Spain Notes, Oct 19: Israel-Gaza tensions, separatist amnesty, Vox xenophobia
1/ The First Minister of Catalonia, Aragonès (Esquerra), did not mince his words in his Senate speech this morning. He was quite clear: “the amnesty is not the end but must be the starting point, a starting point for a journey whose destination is for citizens in Catalonia to vote in a referendum on their political future, to vote on independence”.
2/ A synagogue in the Spanish North African city of Melilla was surrounded or attacked by a mob last night after a pro-Palestinian protest in the city. No one was injured after police intervened.
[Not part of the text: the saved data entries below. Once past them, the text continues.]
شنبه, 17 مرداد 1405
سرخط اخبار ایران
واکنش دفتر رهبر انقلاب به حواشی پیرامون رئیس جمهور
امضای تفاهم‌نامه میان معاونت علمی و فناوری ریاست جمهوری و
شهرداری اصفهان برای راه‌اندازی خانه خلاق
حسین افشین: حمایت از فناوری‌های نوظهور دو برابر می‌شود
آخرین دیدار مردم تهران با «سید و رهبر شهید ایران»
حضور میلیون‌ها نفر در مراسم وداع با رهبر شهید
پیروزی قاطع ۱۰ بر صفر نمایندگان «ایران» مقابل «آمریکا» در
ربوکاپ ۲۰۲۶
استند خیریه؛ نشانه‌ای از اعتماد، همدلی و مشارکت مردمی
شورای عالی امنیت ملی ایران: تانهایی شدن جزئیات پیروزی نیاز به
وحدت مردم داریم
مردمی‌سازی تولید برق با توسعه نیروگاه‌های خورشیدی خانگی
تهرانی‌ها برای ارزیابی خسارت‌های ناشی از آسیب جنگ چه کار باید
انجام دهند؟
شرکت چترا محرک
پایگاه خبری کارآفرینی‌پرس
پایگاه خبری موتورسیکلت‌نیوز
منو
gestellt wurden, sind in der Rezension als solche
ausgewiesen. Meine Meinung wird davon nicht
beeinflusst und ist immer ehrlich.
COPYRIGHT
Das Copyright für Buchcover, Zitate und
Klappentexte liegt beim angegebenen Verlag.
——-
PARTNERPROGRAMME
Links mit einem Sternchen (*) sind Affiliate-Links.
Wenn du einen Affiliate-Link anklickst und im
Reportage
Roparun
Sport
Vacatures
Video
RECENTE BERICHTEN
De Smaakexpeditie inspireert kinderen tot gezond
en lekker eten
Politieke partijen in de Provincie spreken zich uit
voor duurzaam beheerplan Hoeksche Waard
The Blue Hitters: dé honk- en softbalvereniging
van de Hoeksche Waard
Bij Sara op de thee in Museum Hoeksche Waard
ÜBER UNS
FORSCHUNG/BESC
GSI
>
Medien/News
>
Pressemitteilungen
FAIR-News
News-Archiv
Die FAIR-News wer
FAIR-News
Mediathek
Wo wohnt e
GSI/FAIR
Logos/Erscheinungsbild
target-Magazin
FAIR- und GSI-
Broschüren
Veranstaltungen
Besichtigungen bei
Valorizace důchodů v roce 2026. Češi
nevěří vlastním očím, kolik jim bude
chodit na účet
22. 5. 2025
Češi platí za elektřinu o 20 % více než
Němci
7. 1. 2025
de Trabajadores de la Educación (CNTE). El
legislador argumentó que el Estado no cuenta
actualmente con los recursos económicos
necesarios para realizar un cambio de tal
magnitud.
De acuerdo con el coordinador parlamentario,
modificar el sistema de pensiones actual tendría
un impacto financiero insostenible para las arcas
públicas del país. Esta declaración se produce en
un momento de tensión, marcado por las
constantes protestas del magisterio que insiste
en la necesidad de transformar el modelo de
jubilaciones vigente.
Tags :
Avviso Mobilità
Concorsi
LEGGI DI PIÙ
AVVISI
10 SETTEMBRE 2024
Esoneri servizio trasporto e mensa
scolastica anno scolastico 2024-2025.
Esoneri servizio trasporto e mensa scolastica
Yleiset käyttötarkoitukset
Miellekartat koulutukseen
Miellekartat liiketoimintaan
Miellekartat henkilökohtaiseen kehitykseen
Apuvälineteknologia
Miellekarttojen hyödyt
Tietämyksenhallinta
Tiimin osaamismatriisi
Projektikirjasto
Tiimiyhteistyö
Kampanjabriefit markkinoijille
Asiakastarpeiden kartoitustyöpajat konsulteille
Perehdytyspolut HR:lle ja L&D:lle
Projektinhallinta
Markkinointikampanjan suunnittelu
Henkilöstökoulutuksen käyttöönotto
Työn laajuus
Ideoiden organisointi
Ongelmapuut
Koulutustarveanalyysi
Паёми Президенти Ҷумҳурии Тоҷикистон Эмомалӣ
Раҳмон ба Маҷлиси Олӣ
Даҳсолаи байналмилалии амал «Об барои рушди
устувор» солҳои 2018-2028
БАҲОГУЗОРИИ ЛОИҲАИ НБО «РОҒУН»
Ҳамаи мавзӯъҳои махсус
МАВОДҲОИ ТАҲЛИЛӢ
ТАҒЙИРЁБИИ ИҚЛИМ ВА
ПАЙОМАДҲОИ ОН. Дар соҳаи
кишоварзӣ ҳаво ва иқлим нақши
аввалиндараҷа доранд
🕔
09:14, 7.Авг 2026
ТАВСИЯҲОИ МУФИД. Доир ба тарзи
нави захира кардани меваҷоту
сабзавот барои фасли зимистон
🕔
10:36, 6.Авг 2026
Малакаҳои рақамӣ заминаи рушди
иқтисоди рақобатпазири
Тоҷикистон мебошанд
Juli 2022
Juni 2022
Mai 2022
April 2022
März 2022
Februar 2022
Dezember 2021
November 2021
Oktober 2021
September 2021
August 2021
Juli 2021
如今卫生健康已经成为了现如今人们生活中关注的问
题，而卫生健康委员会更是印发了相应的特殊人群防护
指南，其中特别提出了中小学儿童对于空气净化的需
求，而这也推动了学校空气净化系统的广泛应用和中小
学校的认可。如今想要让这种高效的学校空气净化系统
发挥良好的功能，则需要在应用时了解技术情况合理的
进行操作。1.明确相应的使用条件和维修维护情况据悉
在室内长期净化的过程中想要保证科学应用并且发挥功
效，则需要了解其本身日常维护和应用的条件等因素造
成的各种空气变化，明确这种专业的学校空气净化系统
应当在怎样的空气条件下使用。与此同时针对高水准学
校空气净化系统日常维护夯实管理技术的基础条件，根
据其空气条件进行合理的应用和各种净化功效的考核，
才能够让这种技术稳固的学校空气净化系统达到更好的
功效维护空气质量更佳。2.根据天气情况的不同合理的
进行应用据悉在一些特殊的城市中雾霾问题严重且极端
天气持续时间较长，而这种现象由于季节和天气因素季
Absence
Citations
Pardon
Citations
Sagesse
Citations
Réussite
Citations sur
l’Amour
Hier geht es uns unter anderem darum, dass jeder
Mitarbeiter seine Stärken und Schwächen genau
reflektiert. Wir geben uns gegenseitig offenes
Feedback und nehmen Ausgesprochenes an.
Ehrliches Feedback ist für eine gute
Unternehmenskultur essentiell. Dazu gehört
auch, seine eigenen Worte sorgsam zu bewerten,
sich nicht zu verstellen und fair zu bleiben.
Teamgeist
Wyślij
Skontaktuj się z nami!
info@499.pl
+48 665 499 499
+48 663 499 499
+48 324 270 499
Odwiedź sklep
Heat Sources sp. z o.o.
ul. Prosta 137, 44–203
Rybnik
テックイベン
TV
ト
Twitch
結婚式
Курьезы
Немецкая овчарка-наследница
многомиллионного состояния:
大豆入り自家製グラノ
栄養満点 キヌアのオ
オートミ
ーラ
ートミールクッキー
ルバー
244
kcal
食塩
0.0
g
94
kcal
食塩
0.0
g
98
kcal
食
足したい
3/ The First Minister of Melilla, Imbroda (PP), called for calm, saying the city was “an example of coexistence” between Christians, Jews and Muslims, and that inhabitants had worked hard together over the years, with wisdom, to achieve that peace. He asked that external conflicts not now disturb it.
4/ The Israel-Gaza conflict also caused great tension in the Madrid regional assembly this morning, with the First Minister there, Ayuso (PP) railing at Mónica García (Más Madrid), “I am starting to think you are not just in favour of the Palestinian cause but are deeply antisemitic […] I encourage you to get out of the Retiro [park in central Madrid] and travel to the Gaza strip”.
5/ Cameras then caught a very angry Mónica García making insulting gestures back at Ayuso. “You are on the side of shameless genocide”, their spokesman spat back. In a play on words, commentators on the right have taken to calling the party “Hamás Madrid” (instead of just “Más Madrid”).
6/ Sánchez said he had spoken to both the Emir of Qatar and King Abdullah of Jordan about the conflict: officially they are all trying to avoid an escalation and are worried about the need for humitarian aid reaching Gaza.
7/ His unruly Minister for Social Affairs, Belarra (Sumar), continues to press her recalcitrant position on TV and in the media: “History will not forgive Europe for being complicit in the genocide Israel is carrying out against the Palestinian people”, she said, calling for “urgent” action, sanctions and an arms embargo.
8/ After remaining quiet on the issue for most of last week, El País today published two editorials on the situation: in one, the paper thinks the diplomatic situation is now “urgent”, with the international community “against the clock”; and in the other, it writes about the “extreme noise” surrounding the Spanish position and calls the Israeli Embassy’s “overacting” “unacceptable”.
9/ A user on Spain’s biggest forum, Forocoches, posted a video he recorded on a high-speed train leaving Seville for Madrid on the afternoon of October 13, and it looks like he managed to record poor Prieto in the other train too, the one TVE found with their camera zoom several days later during their programme. This perhaps calls into question some of the official narrative authorities have published over the past week about he ended up there.
10/ Vox has launched a(nother) anti-migrant campaign, with some intense far-right, racist, fearmongering rhetoric, against the “invasion” of Spain and “the avalanche of migrants” on beaches: “Military age males invade our Canary Islands with the complicity of the government, mafias and NGOs, without checking their criminal record, without knowing if they are a danger to national security or not”, they wrote.